La guerre du trésor de Troie a bien eu lieu

Image extraite du documentaire diffusé ce vendredi sur La Une © RTBF/Mediawan

Exhumés grâce aux rêves fous d’un archéologue autodidacte, les précieux objets ont connu une destinée chahutée. Un sujet évoqué ce vendredi à 23h30 sur La Une dans «Le Temps d’une histoire».

L’Allemand Heinrich Schliemann (1822-1890) tient à la fois du financier aux pratiques parfois douteuses, de l’aventurier tel qu’en produit en abondance le XIXe siècle, mais aussi du savant. Certes, il est autodidacte, mais quand il s’éprend de la Grèce et de sa civilisation, son appétit d’archéologue ne souffre aucune limite.

Après avoir bourlingué dans le monde, le voici en ces lieux décrits par Homère dans «L’Iliade». Il est persuadé que Troie n’est pas un mythe, mais une cité brillante aujourd’hui enterrée. Alors quand il apprend que le vice-consul dans les Dardanelles, Frank Calvert, a acquis en Asie mineure la moitié de la colline d’Hissarlik, il ne tient plus en place.

Sans scrupules

Car c’est bien là que la tradition populaire place les ruines de Troie. Schliemann a entre-temps, et cela ne s’invente pas, donné aux deux enfants nés de son second mariage avec une Grecque les noms d’Andromaque et d’Agamemnon. Passion quand tu nous tiens !

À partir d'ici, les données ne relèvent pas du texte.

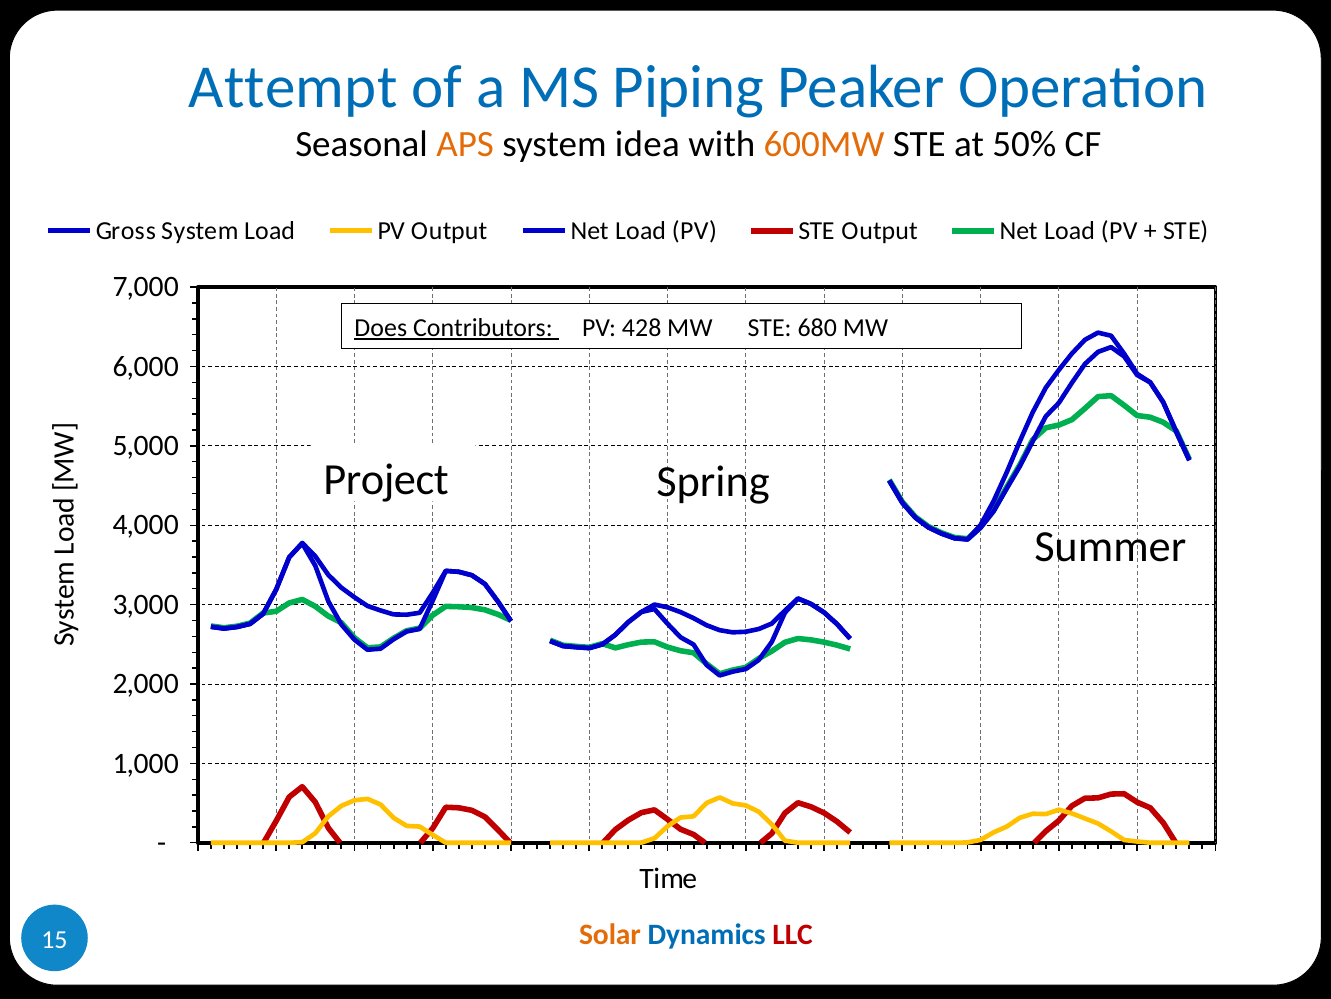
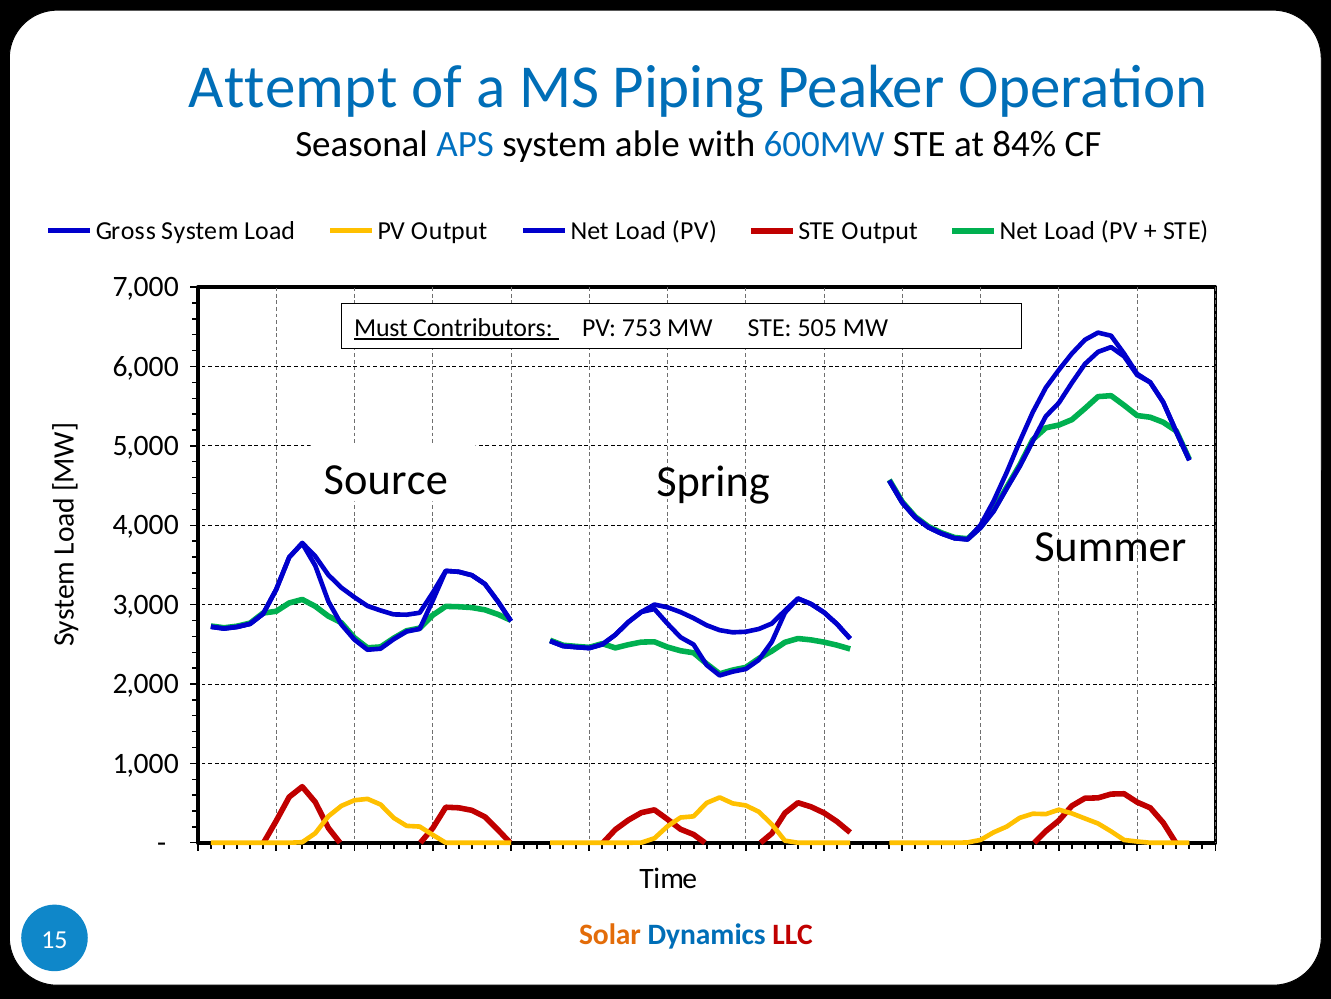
APS colour: orange -> blue
idea: idea -> able
600MW colour: orange -> blue
50%: 50% -> 84%
Does: Does -> Must
428: 428 -> 753
680: 680 -> 505
Project: Project -> Source
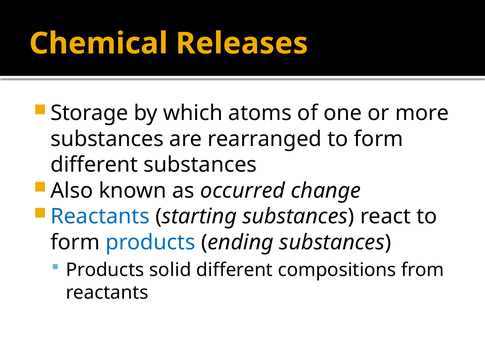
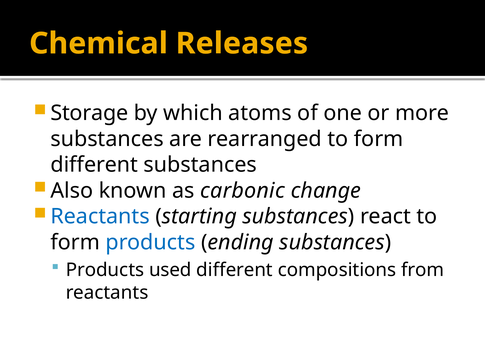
occurred: occurred -> carbonic
solid: solid -> used
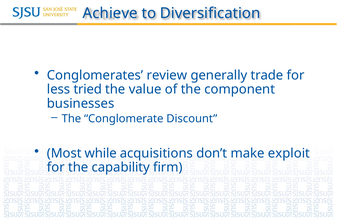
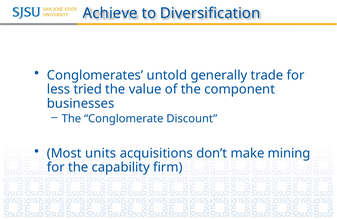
review: review -> untold
while: while -> units
exploit: exploit -> mining
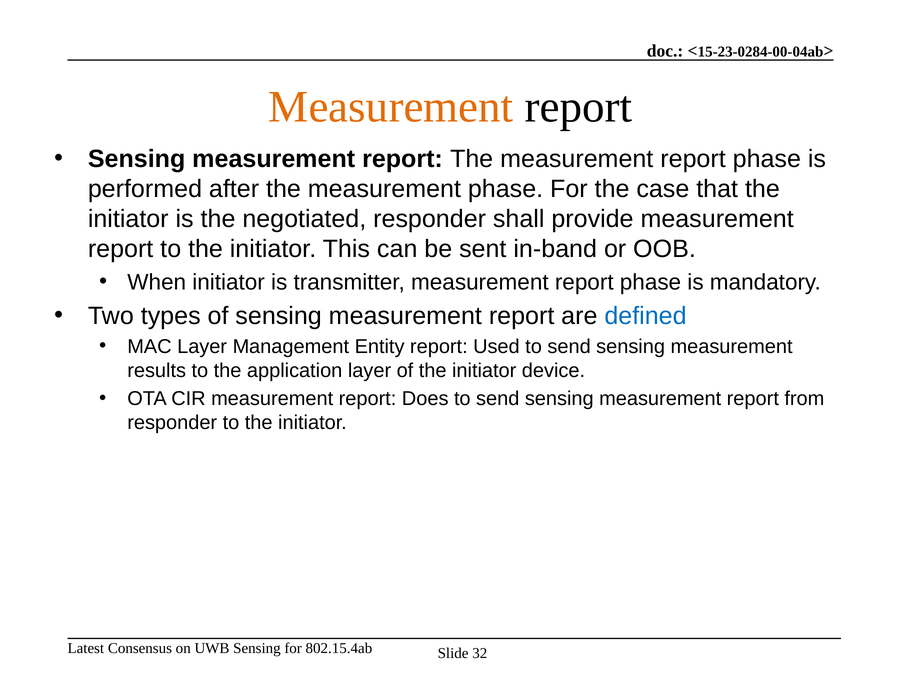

Et le voilà qui s’attaque à la fameuse colline avec la seule obsession de fouiller l’ancienne ville de ses héros antiques. Il fait fi de toutes les strates et d’autant de civilisations qui ont couvert le lieu par couches successives, détruisant à qui mieux mieux des témoins archéologiques. Il n’a qu’une obsession, retrouver le trésor enfoui par le roi Priam et les traces de la belle Hélène, enlevée par le prince troyen Pâris à son époux Ménélas, roi de Sparte.

L’apprenti-archéologue exhume plus de huit mille objets, principalement des vases, mais aussi le fameux trésor de Priam, ou prétendu tel, et les bijoux d’Hélène qu’il fera porter par sa femme. En réalité, les objets attribués au règne du roi troyen seraient postérieurs.

Mais peu importe. Alors que Schliemann avait tenté de cacher ses trouvailles, l’empire ottoman exige la restitution des biens volés à sa terre. L’archéologue est condamné à verser une indemnité sévère aux Turcs tout en leur restituant quelques pièces secondaires qui trouvent alors place dans le musée de Constantinople.

La saga d’un trésor

Mais c’est ici que débute l’incroyable saga autour du trésor de Priam. D’abord, Schliemann a l’intention d’établir à ses frais un musée à Athènes pour accueillir ses collections, dont celle de Mycènes dont il avait mis aussi au jour l’importante civilisation. Mais il ne parvient pas à trouver un terrain d’entente avec les autorités.

C’est ensuite au musée du Louvre de décliner son offre. Idem pour l’Ermitage à Saint-Pétersbourg. Résigné, l’archéologue expose ses pièces durant trois ans au Victoria and Albert Museum, à Londres. Et c’est finalement l’Allemagne, son pays d’origine, qui reçoit le précieux trésor où il trouvera place dans deux salles du Musée des arts décoratifs auxquelles accède le public dès 1882.

Au pays des Soviets

La collection s’enrichit au cours des années et coule des jours paisibles à Berlin jusqu’au déclenchement de la Seconde Guerre mondiale. Pour échapper aux raids aériens, l’héritage de Schliemann est déménagé à de nombreuses reprises. Mais alors qu’un ordre du Führer enjoint de transférer au plus vite les collections vers le front occidental, le directeur du musée qui en a la garde refuse de l’exécuter, gardant un œil attentif sur les caisses jusqu’à l’arrivée des soldats soviétiques.

L’autorité occupante ne se fait pas prier pour prendre possession du trésor et l’acheminer vers le Musée Pouchkine à Moscou, où il n’est pas exposé, faisant croire à sa disparition. Mais en 1987, il est établi que le butin se trouve en URSS même si quatre ans plus tard, le ministre russe de la Culture prétend qu’il pourrait être aux mains des Occidentaux ! En 1994, la Russie reconnaît enfin officiellement détenir les découvertes troyennes, les exposant même deux ans plus tard.

Depuis, et la situation internationale n’y aide guère, aucun accord de restitution n’a été trouvé entre l’Allemagne et la Russie. La première doit toujours se contenter de copies présentes dans le très beau Neues Museum, à Berlin, aux côtés de très rares originaux rendus par l’URSS à la RDA, puis par la Russie à l’Allemagne.